The 'Make to yourselves friends of the mammon of unrighteousness' part does not mean that you should be friends with those who aspire to wealth and prosperity - such an idea would run counter to the very principles behind Christian teachings. What is meant here (from the theological point of view - not sure about Latin and Greek, linguistically) is that you should win/make friends by means of a sort of exchange: you give your material belongings to others, thus winning friends, and by doing so, when you have given all your posessions away, you will attain salvation.
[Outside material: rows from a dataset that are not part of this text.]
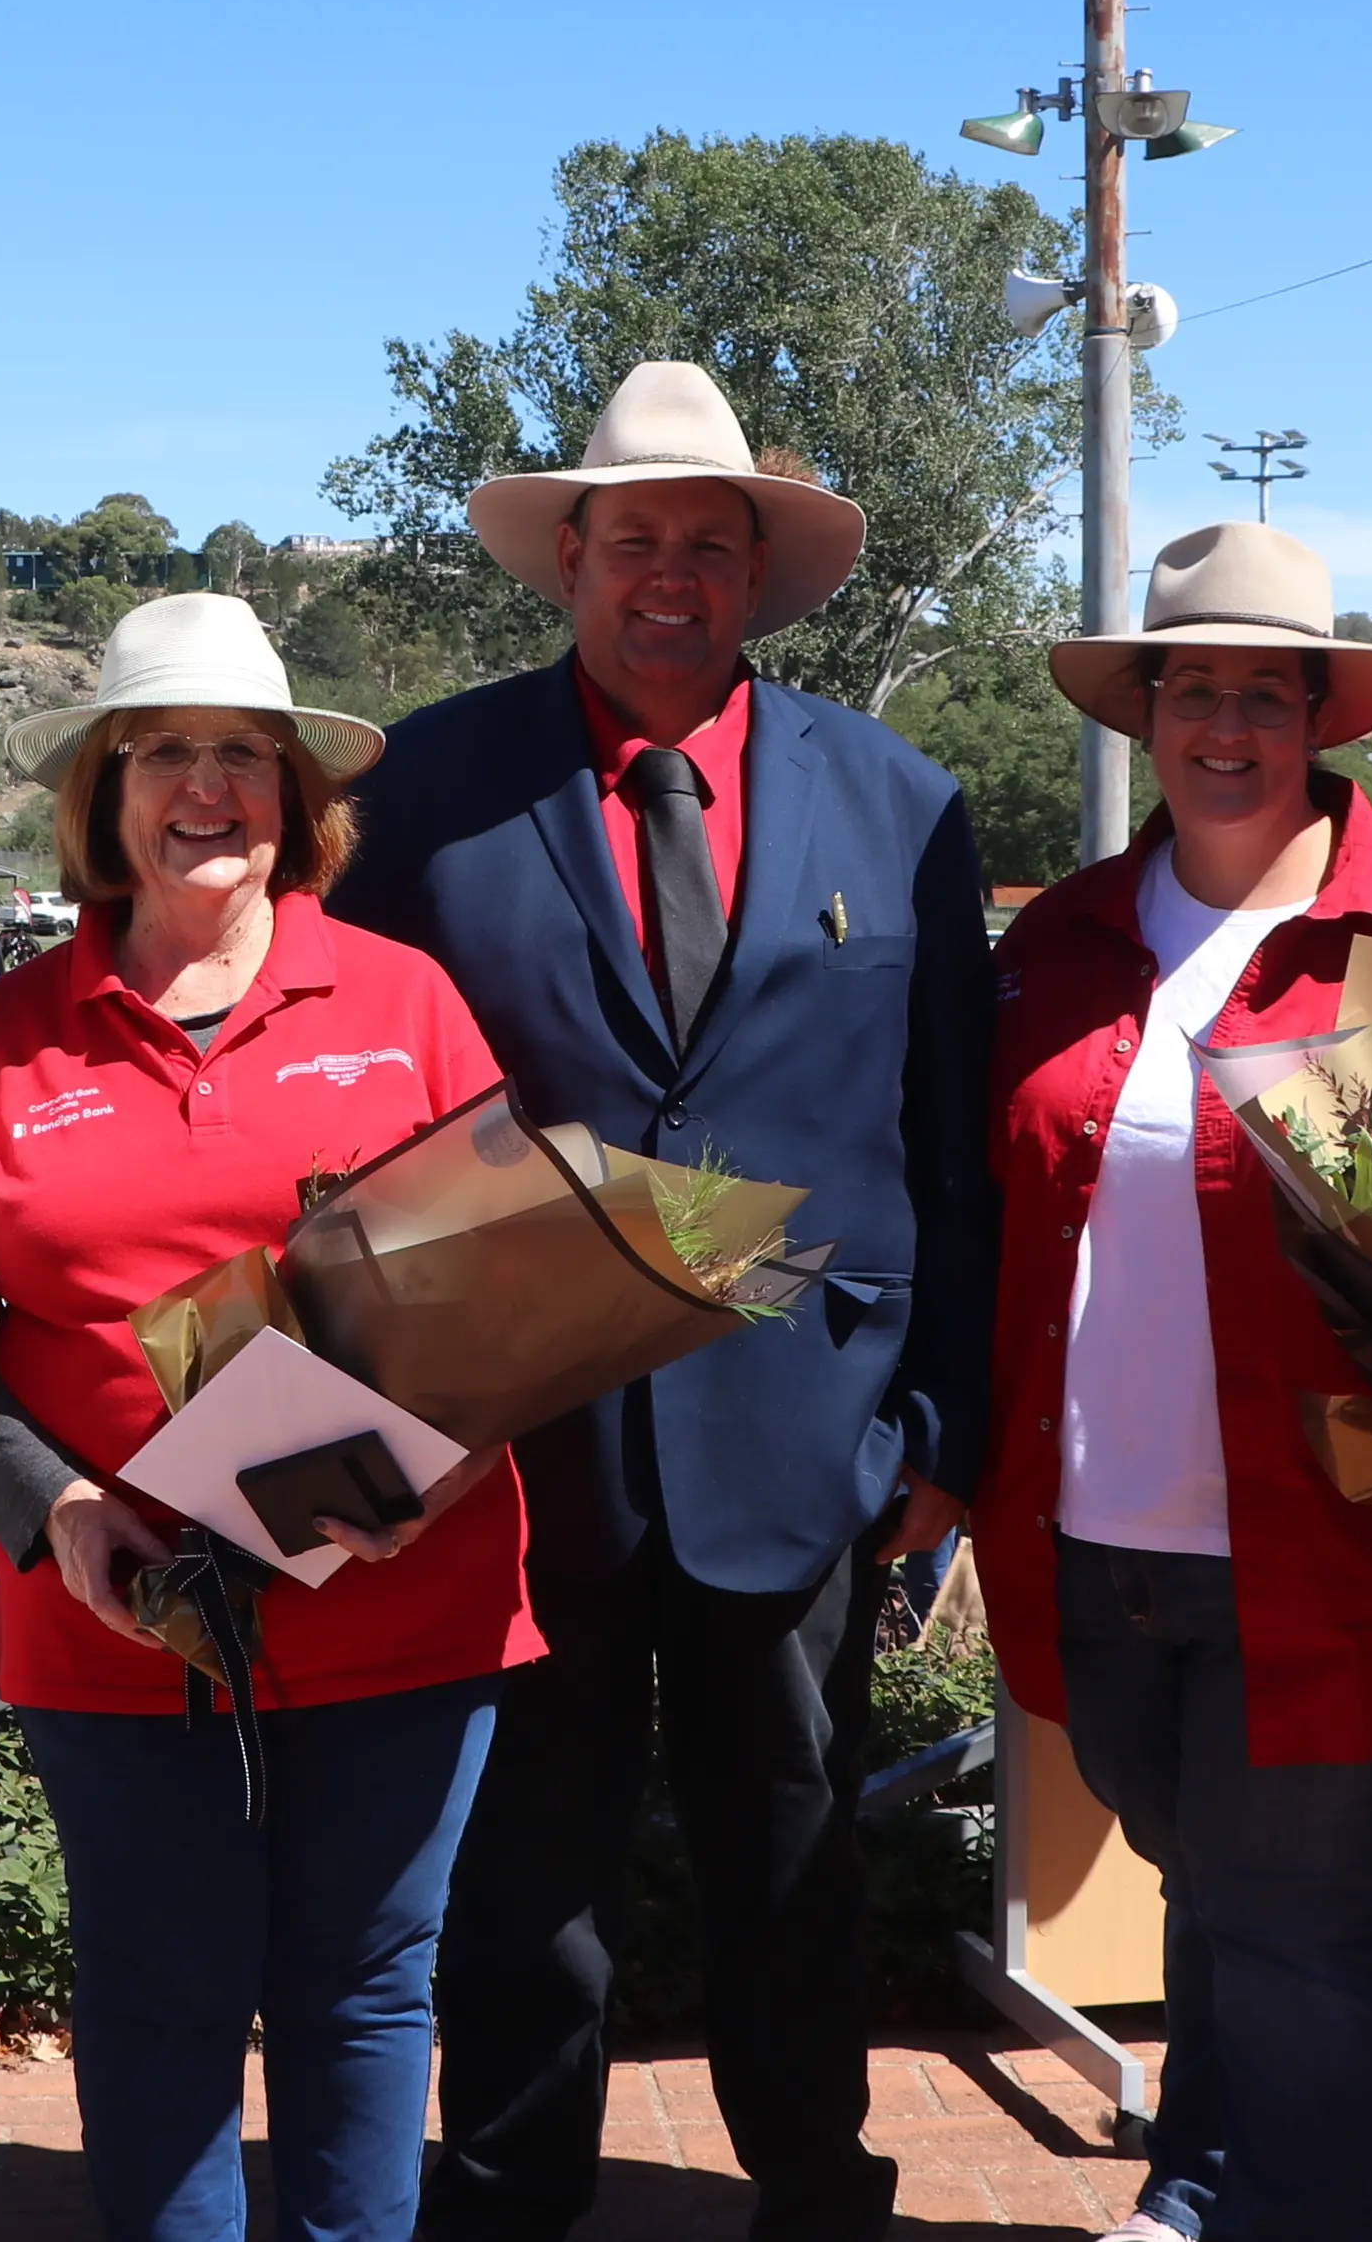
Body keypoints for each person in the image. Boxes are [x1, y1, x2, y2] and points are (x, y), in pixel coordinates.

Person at [328, 360, 994, 2242]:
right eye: (636, 538)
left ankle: (818, 2189)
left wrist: (938, 1425)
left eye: (712, 540)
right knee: (523, 1853)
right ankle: (513, 2185)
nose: (672, 572)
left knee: (793, 1843)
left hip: (804, 1427)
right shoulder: (428, 791)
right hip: (518, 1435)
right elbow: (357, 1096)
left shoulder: (905, 804)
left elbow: (950, 1144)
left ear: (762, 570)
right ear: (572, 559)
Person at [0, 594, 539, 2242]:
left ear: (296, 790)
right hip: (125, 1617)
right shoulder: (7, 1035)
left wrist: (429, 1462)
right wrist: (57, 1508)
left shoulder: (405, 1002)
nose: (207, 787)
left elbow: (508, 1289)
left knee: (368, 1992)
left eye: (243, 754)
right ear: (105, 790)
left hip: (405, 1597)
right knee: (159, 1999)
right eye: (164, 750)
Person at [977, 520, 1372, 2242]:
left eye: (1264, 694)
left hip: (1344, 1536)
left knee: (1300, 1907)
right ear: (1146, 707)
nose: (1226, 724)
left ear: (1319, 715)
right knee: (1205, 1873)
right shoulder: (1059, 938)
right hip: (1097, 1530)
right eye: (1192, 686)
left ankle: (1290, 2208)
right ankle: (1207, 2176)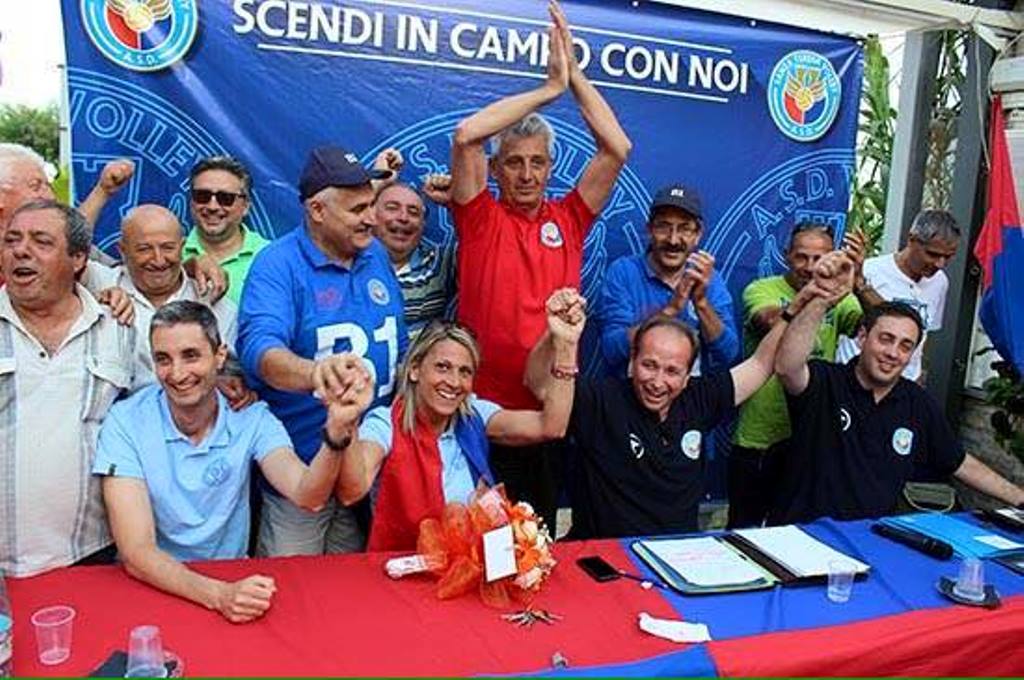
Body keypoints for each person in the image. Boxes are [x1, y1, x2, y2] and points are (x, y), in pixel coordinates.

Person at [449, 1, 631, 527]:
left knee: (536, 544)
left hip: (546, 416)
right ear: (496, 170)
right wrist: (548, 90)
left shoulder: (570, 217)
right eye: (514, 162)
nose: (526, 174)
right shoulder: (477, 214)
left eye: (537, 162)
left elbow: (616, 146)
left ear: (551, 166)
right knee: (474, 543)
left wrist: (574, 78)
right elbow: (467, 135)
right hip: (481, 414)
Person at [94, 301, 367, 622]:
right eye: (163, 360)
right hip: (158, 584)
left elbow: (308, 495)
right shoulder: (126, 421)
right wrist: (218, 595)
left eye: (191, 356)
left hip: (230, 577)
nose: (177, 373)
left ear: (220, 356)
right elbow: (136, 552)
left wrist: (336, 432)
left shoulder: (251, 417)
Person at [238, 145, 407, 556]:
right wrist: (317, 374)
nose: (372, 218)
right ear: (317, 210)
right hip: (302, 469)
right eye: (357, 209)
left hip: (368, 467)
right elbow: (259, 349)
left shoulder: (376, 255)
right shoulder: (277, 264)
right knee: (297, 594)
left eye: (372, 204)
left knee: (352, 591)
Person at [771, 251, 1024, 524]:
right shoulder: (825, 381)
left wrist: (1019, 497)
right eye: (886, 339)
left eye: (905, 345)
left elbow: (959, 462)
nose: (893, 352)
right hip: (804, 537)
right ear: (862, 337)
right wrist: (821, 298)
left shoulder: (918, 403)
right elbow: (787, 366)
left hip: (873, 543)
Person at [335, 288, 584, 551]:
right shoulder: (384, 424)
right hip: (403, 569)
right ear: (415, 369)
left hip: (471, 568)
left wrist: (566, 345)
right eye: (442, 367)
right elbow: (352, 490)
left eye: (465, 372)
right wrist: (348, 416)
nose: (454, 382)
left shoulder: (474, 414)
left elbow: (552, 426)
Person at [544, 306, 789, 539]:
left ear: (687, 375)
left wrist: (797, 309)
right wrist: (558, 337)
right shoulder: (600, 399)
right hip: (606, 559)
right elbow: (539, 384)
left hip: (674, 558)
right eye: (649, 365)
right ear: (633, 360)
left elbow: (760, 364)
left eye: (672, 371)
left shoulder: (698, 397)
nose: (658, 382)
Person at [0, 200, 135, 576]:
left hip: (91, 553)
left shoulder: (120, 328)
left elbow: (165, 397)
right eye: (12, 240)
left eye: (41, 241)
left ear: (78, 259)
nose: (21, 250)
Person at [728, 222, 862, 528]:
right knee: (743, 531)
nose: (811, 266)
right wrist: (819, 298)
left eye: (820, 258)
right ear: (786, 255)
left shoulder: (845, 296)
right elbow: (767, 320)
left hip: (808, 436)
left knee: (797, 531)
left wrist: (861, 280)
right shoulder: (762, 289)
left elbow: (876, 325)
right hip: (758, 437)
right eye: (802, 257)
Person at [88, 205, 239, 392]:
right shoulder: (99, 282)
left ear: (182, 247)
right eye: (144, 249)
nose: (158, 260)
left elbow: (233, 379)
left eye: (168, 248)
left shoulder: (215, 304)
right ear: (122, 250)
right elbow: (64, 246)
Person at [597, 184, 739, 377]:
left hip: (688, 398)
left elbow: (729, 354)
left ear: (698, 235)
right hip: (628, 396)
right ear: (649, 229)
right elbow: (612, 351)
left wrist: (702, 303)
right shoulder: (624, 272)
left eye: (684, 229)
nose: (673, 240)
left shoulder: (708, 279)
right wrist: (670, 310)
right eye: (663, 227)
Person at [838, 210, 960, 382]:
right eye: (932, 254)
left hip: (903, 387)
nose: (940, 264)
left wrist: (916, 379)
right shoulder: (869, 271)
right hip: (855, 381)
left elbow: (924, 337)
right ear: (911, 239)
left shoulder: (940, 282)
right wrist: (860, 284)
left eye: (948, 257)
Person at [372, 177, 457, 342]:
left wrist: (454, 204)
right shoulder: (349, 261)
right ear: (371, 215)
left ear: (423, 224)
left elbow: (487, 250)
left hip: (417, 363)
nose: (403, 217)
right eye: (392, 208)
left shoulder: (440, 262)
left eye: (413, 212)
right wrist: (376, 184)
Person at [182, 156, 272, 306]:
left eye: (225, 198)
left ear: (246, 206)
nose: (212, 206)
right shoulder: (169, 254)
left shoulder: (270, 256)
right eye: (202, 196)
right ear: (191, 202)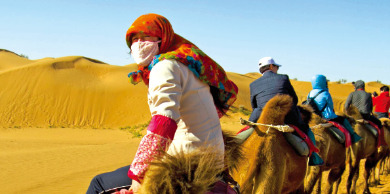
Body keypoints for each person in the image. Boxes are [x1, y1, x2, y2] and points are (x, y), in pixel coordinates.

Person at [87, 13, 238, 194]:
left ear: (162, 38)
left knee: (98, 184)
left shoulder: (164, 67)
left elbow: (164, 121)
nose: (139, 44)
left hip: (186, 163)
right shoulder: (188, 66)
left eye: (146, 37)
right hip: (213, 159)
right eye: (134, 40)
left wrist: (139, 174)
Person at [248, 57, 323, 166]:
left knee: (244, 133)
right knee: (305, 129)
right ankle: (314, 157)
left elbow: (253, 105)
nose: (277, 69)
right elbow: (294, 99)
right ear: (270, 66)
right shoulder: (283, 78)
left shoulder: (253, 84)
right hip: (285, 116)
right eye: (276, 66)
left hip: (261, 116)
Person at [307, 75, 362, 144]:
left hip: (315, 117)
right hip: (327, 117)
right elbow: (330, 106)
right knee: (344, 120)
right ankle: (353, 137)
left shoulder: (310, 93)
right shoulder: (325, 93)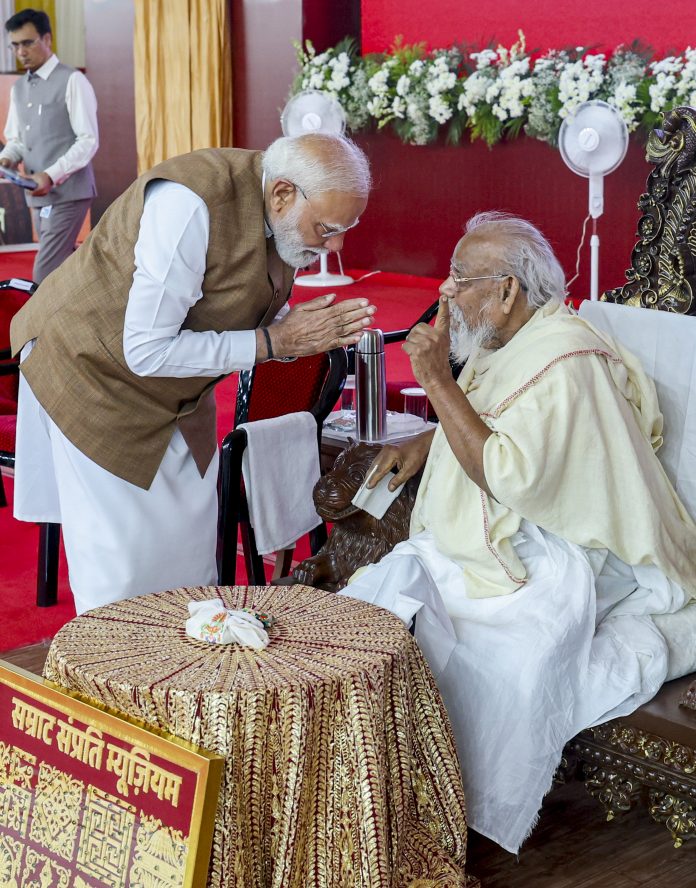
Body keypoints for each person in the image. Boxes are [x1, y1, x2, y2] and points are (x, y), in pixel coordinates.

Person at [342, 212, 696, 854]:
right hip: (503, 532)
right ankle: (375, 786)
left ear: (508, 291)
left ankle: (443, 811)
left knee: (495, 656)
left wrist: (435, 384)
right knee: (376, 605)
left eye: (460, 279)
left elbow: (509, 474)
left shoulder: (565, 361)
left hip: (566, 549)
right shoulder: (508, 341)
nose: (445, 291)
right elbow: (489, 419)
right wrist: (429, 438)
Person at [10, 132, 375, 615]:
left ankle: (182, 676)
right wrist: (275, 343)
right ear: (284, 193)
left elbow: (229, 305)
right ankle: (113, 675)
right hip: (92, 372)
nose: (336, 244)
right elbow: (144, 350)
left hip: (178, 393)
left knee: (188, 566)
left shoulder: (282, 218)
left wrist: (294, 331)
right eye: (328, 227)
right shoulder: (190, 206)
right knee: (121, 573)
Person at [0, 8, 98, 283]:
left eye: (28, 42)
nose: (21, 51)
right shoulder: (18, 88)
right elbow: (17, 139)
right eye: (15, 44)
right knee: (64, 267)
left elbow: (88, 140)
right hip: (37, 195)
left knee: (45, 273)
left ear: (47, 39)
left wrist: (50, 175)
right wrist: (7, 159)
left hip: (69, 193)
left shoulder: (73, 80)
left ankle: (44, 327)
The King James translation seems to interpret it differently; the explanation above is based on the Greek 'κἀγὼ ὑμῖν λέγω· ποιήσατε ἑαυτοῖς φίλους *ἐκ* τοῦ μαμωνᾶ τῆς ἀδικίας, ἵνα, *ὅταν ἐκλίπητε, δέξωνται* ὑμᾶς εἰς τὰς αἰωνίους σκηνάς' (sorry if Greek and other languages are prohibited in this part of the forum - hopefully, they are not).

This idea is conveyed in the following verse, too: 'Inasmuch as ye have done it unto one of the least of these my brethren, ye have done it unto me' (Matthew 25:40), and runs through all the Gospels. The idea is also expressed at the end of Homily 39: 'Quapropter surgentes oremus Deum, ut digni simus offerre ei munera quae nobis restituat et pro terrenis caelestia largiatur, in Christo Jesu'.


----------



## Scholiast

saluete iterum, amici!



KsSp said:


> you give your material belongings to others, thus winning friends, and by doing so, when you have given all your posessions away, you will attain salvation



Now that begins to make theological sense to me, in the Lucan and wider Christian context. It's the 'treasure in heaven' theme: give, or be prepared to give, away your material possessions/wealth, and when you have done so, you can aspire to life eternal.

Only, my Greek NT reads ἐκλίπῃ* (aorist subjunctive) rather than ἐκλίπητε (not a form I recognise)—not I think that this matters a lot here.

*Yes, your Greek font is perfectly legible at my end, as I hope mine (and my Cyrillic) is at yours.

Σ


----------